Repurposing Print Indexes for the Web

For publishers who want to have material deliverable in both print and electronic formats like on the Internet or a CD-ROM, they must solve the challenge of how to adapt print indexes and repurpose them as web pages. These print indexes traditionally have locators pointing to page numbers, journal citations, section numbers, legal citations, etc.

The publisher may want the “print” locators to become hypertext links to the material on the web, or may want the locators to simply display because the index is meant to be a sales tool. For example, the publisher may use the index to illustrate for potential users the depth and types of coverage of the publication and hopes that the index will attract companies to pay for a subscription to access to the information.

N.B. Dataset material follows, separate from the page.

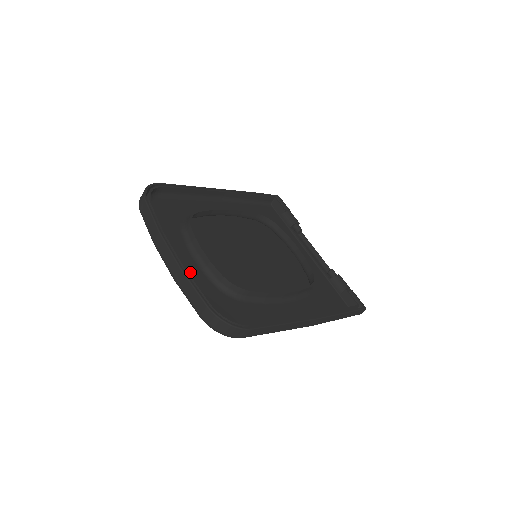
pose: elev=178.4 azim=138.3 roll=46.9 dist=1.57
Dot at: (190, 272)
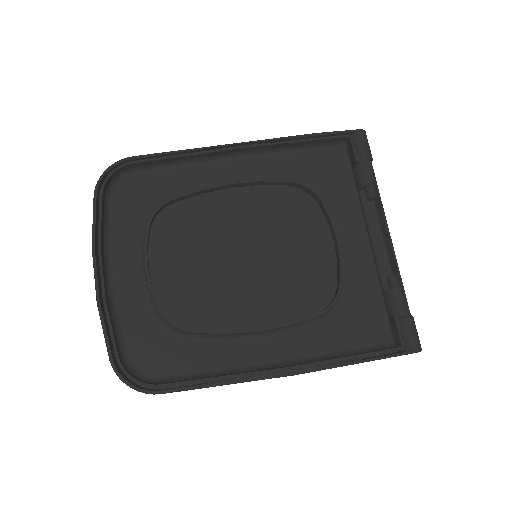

This article will describe various print-to-web index migrations based on actual past and present projects using HTML/Prep¹. It also lists questions that may help guide an indexer in what to discuss with a client when beginning a web index project. Indexers need to know how to respond to your client’s request to assist them with this migration. Hopefully this article will help point you in the right direction.

The process of creating a “navigational” index for a web site is not covered in this article. This type of index requires a different process that can be accomplished directly in the major indexing software² or by using specialized web indexing software³. In a web site index, each locator is a URL⁴ to a web page or a point internal to a page. Thus the link values that have to applied to locators vary quite differently from each other and likely need to be added manually. For more on such indexes, see Indexing Specialties: Websites.⁵

Creating a new index to collections of documents, articles, etc., that are only on the web and not in print but have uniform URLs, may also be accomplished using the techniques described herein. Web-only material could be journal or periodical articles, recipes, abstracts, reports, debates, letters, etc.

The advantages to using software to accomplish the transformation of a print index to a web index is (1) removing the tedium of manually adding link information to the locators, (2) getting it done quickly, and (3) reducing the potential for human error. In fact, utilizing programs can often point out errors in locators in the print index as well, giving you the opportunity to correct them prior to release of the print index.

Primarily, the focus of this article is on the process to create the pages and the methods for transforming the locators into linkable text; however, there are other design considerations to take into account. This type of work requires being part of a team—possibly working with the editor, IT staff, web managers, et al. But you can bring more value to your clients and get to perform additional work for them, leading to new sources of income for you.

The Design Phase

Prior to starting, there are some questions that must be asked of the publisher or their web/IT folks:

What is the architecture of the web site? Specifically, what are the URLs that are required to link make the hyperlink from a locator? Depending on the variety of locators there may be more than one type of URL format. Can the IT/web staff provide the URLs as a list? Or is there documentation on them?

Do locators need to link to internal points in web pages or just link to the top of pages? Generally the latter is easier to accomplish. Otherwise anchors need to be incorporated into the web pages which is usually not something the indexer is granted permission to do. If anchors already exist, then the indexer needs a list or a way to view them online. Links can be made to PDF files or to a specific page within a PDF file.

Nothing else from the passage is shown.